We’re also seeing a similar picture emerge in the United Kingdom. The number of data centers within the country are set to increase by almost a fifth within the next five years, and landmark deals such as the UK-USA ‘Tech Prosperity Deal’ – announced in September 2025 – set to drive significant investment for the country’s AI and cloud computing infrastructure.
What Challenges Are Data Center Operators Facing?
It should come as no surprise that this unprecedented level of scalability is already causing significant issues for data center operators, especially those found in regions which have been earmarked to become tech hubs.
As more data centers are developed, greater and longer interconnections will be required. In order to achieve this, companies will need to heavily invest in additional repeater technologies, which can quickly become costly to procure and manage.
There are also cost concerns over energy too: AI data center power consumption is growing rapidly, and electricity demands for these facilities is projected to double by 2026 to around 1000 terawatt-hours (TWh) – roughly the current electricity consumption for the whole of Japan. With energy prices already in a volatile state, this is an extra headache for operators who are already facing large overheads over data center components.

Why Should Operators Use AddOn Networks' DCO Solutions?
To overcome these issues, it’s essential that operators can utilize solutions capable of cutting overheads and simplifying network infrastructure, all without compromising on performance. For this reason, AddOn Networks has widened the 100G family to include 100G DCO DWDM offerings to support the next-generation of data centers.
Designed to complement our existing 400G ZR+ range, and reduce the number of active elements within the optical path, the DCO family can double the reach of existing Dense Wavelength Division Multiplexing (DWDM) infrastructure when compared to traditional offerings from other manufacturers.
Now you can push a DWDM link up to 80km from a QSFP28 port, the AddOn Networks DCO family is perfectly suited for companies and businesses focused on the interconnects between data centers and aggregated networks or high-bandwidth backhauls. AddOn currently offers these solutions in four variants, including a -10dB and a high-power 0 dB version, plus tunable and auto tune versions. A C-CMIS version is also planned to be made available to customers in Q1 2026.
What Other Benefits Does the DCO Family Enable?

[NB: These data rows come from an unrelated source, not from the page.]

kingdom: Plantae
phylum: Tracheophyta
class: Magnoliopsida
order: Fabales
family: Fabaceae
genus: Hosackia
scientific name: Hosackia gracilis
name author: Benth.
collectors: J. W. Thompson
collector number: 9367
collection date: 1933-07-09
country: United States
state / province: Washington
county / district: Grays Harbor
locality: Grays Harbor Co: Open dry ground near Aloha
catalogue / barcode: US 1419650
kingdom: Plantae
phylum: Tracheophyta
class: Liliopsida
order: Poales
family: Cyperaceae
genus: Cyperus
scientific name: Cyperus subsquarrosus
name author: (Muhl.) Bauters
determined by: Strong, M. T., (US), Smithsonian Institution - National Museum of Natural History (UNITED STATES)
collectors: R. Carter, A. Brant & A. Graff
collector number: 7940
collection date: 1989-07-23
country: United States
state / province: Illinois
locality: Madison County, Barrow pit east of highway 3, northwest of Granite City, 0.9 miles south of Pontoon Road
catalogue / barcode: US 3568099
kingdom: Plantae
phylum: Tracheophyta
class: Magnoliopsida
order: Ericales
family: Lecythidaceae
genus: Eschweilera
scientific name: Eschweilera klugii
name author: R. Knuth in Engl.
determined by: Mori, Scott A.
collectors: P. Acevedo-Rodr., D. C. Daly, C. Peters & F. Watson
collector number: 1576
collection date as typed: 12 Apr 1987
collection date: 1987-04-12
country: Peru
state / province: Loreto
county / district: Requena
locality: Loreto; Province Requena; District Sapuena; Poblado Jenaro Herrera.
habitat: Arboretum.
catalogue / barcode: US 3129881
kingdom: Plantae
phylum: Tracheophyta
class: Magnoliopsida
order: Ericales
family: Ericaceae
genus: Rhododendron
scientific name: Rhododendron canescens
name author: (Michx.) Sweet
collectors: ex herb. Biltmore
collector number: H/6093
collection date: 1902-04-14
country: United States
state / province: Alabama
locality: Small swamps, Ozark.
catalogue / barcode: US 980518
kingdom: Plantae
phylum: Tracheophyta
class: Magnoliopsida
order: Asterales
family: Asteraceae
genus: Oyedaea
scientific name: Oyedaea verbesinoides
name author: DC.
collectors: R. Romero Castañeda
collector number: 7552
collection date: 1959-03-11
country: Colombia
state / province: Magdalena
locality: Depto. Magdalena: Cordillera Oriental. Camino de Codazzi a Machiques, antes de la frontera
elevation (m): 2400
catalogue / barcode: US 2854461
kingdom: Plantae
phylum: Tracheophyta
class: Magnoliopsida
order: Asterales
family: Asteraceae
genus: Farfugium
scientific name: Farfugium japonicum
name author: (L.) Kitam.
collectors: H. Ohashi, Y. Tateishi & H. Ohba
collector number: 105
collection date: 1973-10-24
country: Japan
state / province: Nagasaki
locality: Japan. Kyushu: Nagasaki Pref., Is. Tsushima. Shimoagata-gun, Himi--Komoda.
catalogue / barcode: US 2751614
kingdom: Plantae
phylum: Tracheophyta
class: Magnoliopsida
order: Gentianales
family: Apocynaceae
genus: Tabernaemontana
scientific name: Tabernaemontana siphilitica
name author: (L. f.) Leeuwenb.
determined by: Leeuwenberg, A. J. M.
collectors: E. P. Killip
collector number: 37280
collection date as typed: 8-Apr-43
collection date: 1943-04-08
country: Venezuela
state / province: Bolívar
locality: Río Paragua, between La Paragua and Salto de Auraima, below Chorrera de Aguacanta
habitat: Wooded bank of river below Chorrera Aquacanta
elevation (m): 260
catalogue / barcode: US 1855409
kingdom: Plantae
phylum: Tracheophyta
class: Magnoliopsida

Thanks to this extended network reach, operators are able to reduce the amount of Points of Prescence (PoP) and Reconfigurable Optical Add-Drop Multiplexers (ROADM) within their data center infrastructure. This helps them not only save on procurement and maintenance costs, alongside the power required to operate.
ITEMP/CTEMP versions of the DCO solutions are also available for specific customer requirements. With AddOn Networks, our service doesn’t just stop once the product is sold either – our round the clock support and availability of products means operators can rely on a near-immediate response once our transceivers are implemented within the network.